Now Streaming on Hulu

Chris: This ultra-intense little thriller from Searching director Aneesh Chaganty has a star-making turn from Kiera Allen. In Run, Allen is Chloe, a sheltered teen who uses a wheelchair and spends all her time with her mother, played by Sarah Paulson. But Chloe is restless and wants to leave home for college. Unfortunately, mom doesn't want that – and she's not going to let Chloe get away so easy. Paulson, who can play this type of character in her sleep at this point, is predictably great as the overprotective mother from hell, but it's Allen who really steals the show. And Chaganty stages one nail-biting set-piece after another as Chloe tries to get the hell away.Matt: Allen is fantastic, but the setup and execution feels only a small step above being an Into The Dark episode. Take that how you will. Negatively, in my case.

Underwater

Now Streaming on HBO Max

Chris: A nifty, lean little aquatic horror movie featuring yet another cool-as-hell performance from Kristen Stewart. Underwater isn't what you'd call "original" – it's borrowing heavily from Alien and The Abyss – but that doesn't make it any less enjoyable. Sometimes you just want something predictable, you know? In Underwater, Stewart is part of a team of deep sea researchers trying to get to safety after an underwater earthquake recks their fancy submerged lab. And oh yeah, there are monsters. Matt: Underwater is so much freakin' fun and doubly comfort-delicious for an aquatic horror fan like myself. Sure, it's Alien underwater, but as Chris said, why is that a bad thing?

Maximum Overdrive

Now Streaming on Amazon Prime Video

Chris: Stephen King's one and only attempt at filmmaking is Maximum Overdrive, a 1986 shitshow about killer trucks (and other machines). King was on top of the world at the time, but he was also living off a steady diet of cans of beer and lines of cocaine. A year later his friends and family staged an intervention, causing King to get clean. But in 1986 he was riding high and happy to make a movie where Emilio Estevez has to fight sentient soda machines. It is no way shape or form a good movie, and yet I kind of love it? Maybe it's because I love King. Or maybe it's because I love trash. I don't know. All I know is that it's hard to hate Maximum Overdrive, a film where King has a cameo as a man gets upset when an ATM calls him a**hole. There's some alternate universe where King stayed on the beer and coke a little longer and made at least one more junk movie like this. Imagine it. Matt: One man's trash is another man's treasure as the saying goes. Maximum Overdrive, around these parts, is that treasure.

» **DATA FOR ANALYSIS**
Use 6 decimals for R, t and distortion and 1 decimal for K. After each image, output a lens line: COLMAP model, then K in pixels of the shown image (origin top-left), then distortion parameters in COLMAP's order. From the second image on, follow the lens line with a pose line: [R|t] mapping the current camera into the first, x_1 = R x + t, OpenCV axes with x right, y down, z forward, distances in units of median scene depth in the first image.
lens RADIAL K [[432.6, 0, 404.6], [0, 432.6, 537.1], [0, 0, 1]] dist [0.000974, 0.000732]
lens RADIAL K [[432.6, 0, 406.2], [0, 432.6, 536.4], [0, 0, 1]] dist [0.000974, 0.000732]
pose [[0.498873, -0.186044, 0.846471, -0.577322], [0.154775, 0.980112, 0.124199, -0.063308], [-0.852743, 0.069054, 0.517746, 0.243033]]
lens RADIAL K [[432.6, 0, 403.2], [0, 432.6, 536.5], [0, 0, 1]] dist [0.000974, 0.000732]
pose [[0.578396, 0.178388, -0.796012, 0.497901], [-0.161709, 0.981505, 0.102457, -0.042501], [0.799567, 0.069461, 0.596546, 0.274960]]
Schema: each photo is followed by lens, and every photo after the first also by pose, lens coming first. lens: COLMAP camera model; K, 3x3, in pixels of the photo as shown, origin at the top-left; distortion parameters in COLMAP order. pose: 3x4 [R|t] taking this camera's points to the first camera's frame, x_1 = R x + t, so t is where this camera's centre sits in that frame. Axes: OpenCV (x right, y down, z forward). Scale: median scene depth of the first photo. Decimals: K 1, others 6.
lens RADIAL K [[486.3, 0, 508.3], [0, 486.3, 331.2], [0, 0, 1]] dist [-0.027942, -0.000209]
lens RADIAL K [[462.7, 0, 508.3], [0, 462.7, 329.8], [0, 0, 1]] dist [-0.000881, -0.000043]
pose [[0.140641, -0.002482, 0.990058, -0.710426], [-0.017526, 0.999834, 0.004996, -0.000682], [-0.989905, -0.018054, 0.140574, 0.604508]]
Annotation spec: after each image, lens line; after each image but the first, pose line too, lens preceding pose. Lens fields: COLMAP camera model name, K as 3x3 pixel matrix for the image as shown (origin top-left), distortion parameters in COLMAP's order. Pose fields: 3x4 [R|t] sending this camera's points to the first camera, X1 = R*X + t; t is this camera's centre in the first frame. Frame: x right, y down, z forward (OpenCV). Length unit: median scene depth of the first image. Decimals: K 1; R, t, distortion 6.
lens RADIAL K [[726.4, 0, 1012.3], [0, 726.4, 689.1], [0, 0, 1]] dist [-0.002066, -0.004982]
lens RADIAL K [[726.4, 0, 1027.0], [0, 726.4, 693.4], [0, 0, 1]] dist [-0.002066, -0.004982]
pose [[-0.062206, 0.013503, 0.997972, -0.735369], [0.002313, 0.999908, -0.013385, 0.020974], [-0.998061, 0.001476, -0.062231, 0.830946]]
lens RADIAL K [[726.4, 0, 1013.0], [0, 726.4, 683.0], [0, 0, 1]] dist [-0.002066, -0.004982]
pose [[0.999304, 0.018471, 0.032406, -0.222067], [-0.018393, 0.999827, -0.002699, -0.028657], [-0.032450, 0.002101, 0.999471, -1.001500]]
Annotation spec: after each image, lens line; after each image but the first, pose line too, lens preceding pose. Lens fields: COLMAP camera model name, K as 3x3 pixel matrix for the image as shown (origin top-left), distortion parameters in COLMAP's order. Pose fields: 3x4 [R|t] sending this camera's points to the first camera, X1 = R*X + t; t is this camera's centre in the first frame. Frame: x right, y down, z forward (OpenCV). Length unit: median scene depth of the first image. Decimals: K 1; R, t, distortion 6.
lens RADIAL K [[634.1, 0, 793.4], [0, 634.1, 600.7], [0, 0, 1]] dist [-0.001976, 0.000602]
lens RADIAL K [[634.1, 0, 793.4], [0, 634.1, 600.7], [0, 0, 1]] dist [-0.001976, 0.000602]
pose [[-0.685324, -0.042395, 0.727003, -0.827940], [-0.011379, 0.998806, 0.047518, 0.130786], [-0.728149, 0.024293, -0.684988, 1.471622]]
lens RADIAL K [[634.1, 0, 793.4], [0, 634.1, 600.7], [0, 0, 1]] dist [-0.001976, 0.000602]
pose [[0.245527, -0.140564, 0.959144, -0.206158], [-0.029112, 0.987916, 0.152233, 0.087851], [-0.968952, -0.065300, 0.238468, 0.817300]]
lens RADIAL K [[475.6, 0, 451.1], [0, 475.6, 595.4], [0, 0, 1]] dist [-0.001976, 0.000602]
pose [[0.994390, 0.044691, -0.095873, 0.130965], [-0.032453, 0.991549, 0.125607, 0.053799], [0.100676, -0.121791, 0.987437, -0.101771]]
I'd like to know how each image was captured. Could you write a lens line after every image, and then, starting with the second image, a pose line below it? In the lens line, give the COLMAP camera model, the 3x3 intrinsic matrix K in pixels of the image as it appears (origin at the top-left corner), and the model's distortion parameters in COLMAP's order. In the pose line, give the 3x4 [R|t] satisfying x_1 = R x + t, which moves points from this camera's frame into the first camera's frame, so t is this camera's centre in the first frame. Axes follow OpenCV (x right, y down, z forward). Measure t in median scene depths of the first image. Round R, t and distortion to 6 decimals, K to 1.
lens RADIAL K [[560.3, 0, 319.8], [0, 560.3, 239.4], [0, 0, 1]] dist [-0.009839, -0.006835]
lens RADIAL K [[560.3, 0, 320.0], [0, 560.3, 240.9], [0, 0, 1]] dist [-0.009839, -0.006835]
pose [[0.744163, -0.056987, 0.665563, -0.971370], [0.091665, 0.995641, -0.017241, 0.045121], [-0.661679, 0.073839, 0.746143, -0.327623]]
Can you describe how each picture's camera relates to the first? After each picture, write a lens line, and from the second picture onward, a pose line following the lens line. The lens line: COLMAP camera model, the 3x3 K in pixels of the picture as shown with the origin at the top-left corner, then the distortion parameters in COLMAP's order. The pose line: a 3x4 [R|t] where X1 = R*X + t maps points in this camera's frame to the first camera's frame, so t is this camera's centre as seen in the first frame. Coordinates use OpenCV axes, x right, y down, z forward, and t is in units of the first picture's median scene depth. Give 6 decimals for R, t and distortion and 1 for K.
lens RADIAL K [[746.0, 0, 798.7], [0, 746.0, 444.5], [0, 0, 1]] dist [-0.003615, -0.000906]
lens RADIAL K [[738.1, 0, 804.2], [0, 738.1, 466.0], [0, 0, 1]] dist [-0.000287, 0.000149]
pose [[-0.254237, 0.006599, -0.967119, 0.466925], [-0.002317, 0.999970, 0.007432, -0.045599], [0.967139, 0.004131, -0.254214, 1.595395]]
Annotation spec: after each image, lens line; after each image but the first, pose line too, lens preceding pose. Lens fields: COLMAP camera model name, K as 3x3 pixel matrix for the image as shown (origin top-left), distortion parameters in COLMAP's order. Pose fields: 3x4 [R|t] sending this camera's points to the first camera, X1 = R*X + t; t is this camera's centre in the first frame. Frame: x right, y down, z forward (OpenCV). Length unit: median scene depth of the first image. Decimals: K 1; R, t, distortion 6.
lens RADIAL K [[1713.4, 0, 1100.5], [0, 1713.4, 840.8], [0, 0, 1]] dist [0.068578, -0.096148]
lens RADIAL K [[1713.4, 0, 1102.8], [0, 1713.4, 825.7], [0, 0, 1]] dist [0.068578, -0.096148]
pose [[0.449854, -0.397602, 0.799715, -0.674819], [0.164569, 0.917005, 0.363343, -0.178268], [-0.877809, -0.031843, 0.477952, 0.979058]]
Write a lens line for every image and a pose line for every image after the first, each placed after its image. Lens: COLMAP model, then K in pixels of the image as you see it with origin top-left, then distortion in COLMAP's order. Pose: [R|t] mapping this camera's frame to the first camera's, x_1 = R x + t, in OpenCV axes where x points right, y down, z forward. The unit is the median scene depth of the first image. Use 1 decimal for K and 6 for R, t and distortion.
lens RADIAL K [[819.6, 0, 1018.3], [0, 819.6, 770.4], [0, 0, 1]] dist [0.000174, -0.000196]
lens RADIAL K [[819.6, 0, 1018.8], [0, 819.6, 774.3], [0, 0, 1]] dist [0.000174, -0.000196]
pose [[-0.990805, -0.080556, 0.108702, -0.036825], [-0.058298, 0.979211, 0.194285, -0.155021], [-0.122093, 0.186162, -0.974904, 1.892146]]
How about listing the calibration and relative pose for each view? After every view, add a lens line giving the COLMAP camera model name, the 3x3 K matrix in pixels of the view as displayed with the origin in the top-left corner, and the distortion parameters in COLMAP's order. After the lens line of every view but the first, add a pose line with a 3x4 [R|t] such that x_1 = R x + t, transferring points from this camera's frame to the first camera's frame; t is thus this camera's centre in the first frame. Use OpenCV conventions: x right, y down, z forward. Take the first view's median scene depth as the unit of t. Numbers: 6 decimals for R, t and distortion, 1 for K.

» **PROBLEMS TO WORK ON**
a. Copy the passage of the movie reviews from "Now Streaming on HBO" to "a bad thing?" word for word.
b. Answer these questions from the movie reviews, one line each:
(i) Who directed Run?
(ii) Which two films is Underwater said to borrow heavily from?
(iii) In what year was Maximum Overdrive made?
c. Continue the movie reviews from where they stop.

» **ANSWER SECTION**
a.
Now Streaming on HBO Max

Chris: A nifty, lean little aquatic horror movie featuring yet another cool-as-hell performance from Kristen Stewart. Underwater isn't what you'd call "original" – it's borrowing heavily from Alien and The Abyss – but that doesn't make it any less enjoyable. Sometimes you just want something predictable, you know? In Underwater, Stewart is part of a team of deep sea researchers trying to get to safety after an underwater earthquake recks their fancy submerged lab. And oh yeah, there are monsters. Matt: Underwater is so much freakin' fun and doubly comfort-delicious for an aquatic horror fan like myself. Sure, it's Alien underwater, but as Chris said, why is that a bad thing?

b.
(i) Aneesh Chaganty
(ii) Alien and The Abyss
(iii) 1986

c.
Fallen

Now Streaming on Hulu 

Chris: These days, if anyone remembers Fallen at all, they remember it as the source for the now-famous gif of Denzel Washington clutching his chest and suddenly looking relieved. But this is a fun little thriller that came on the heels of Seven, when studios were like, "Hey, Seven was full of really dark cinematography, maybe our thriller should have really dark cinematography, too!" Washington plays a Philadelphia city cop who discovers that there's a body-jumping demon on the loose. It's pretty silly stuff but Washington, movie star that he is, makes it work. Bonus: John Goodman, James Gandolfini, and Donald Sutherland all have supporting turns as fellow cops, while Elias Koteas plays a serial killer, and they all get to ham it up a little. Matt: I...need to watch this.

Coherence

Now Streaming on Shudder, Amazon Prime Video, Hulu 

Chris: James Ward Byrkit's ultra-creative Coherence is one of those movies where the less you know the more impressive the movie is. Here's what I can tell you: a group of friends gather for a dinner party the night a comet is passing over the sky. In the midst of their revelry, the power goes out on the whole block – except for one house at the other end of the street. And then things get weird. Using a cast that relied heavily on improvisation, Coherence feels both natural and unnatural, and when you finally start to realize what's going on, the hairs on the back of your neck prickle up. It's proof that you don't need a budget to create something that gets the job done. Matt: Coherence is so damn smart and should be part of every film class curriculum when exemplifying how to achieve science fiction intrigue on a shoestring budget. What's accomplished is once-in-a-hundred. Films with quadruple the budget wish they were this put-together.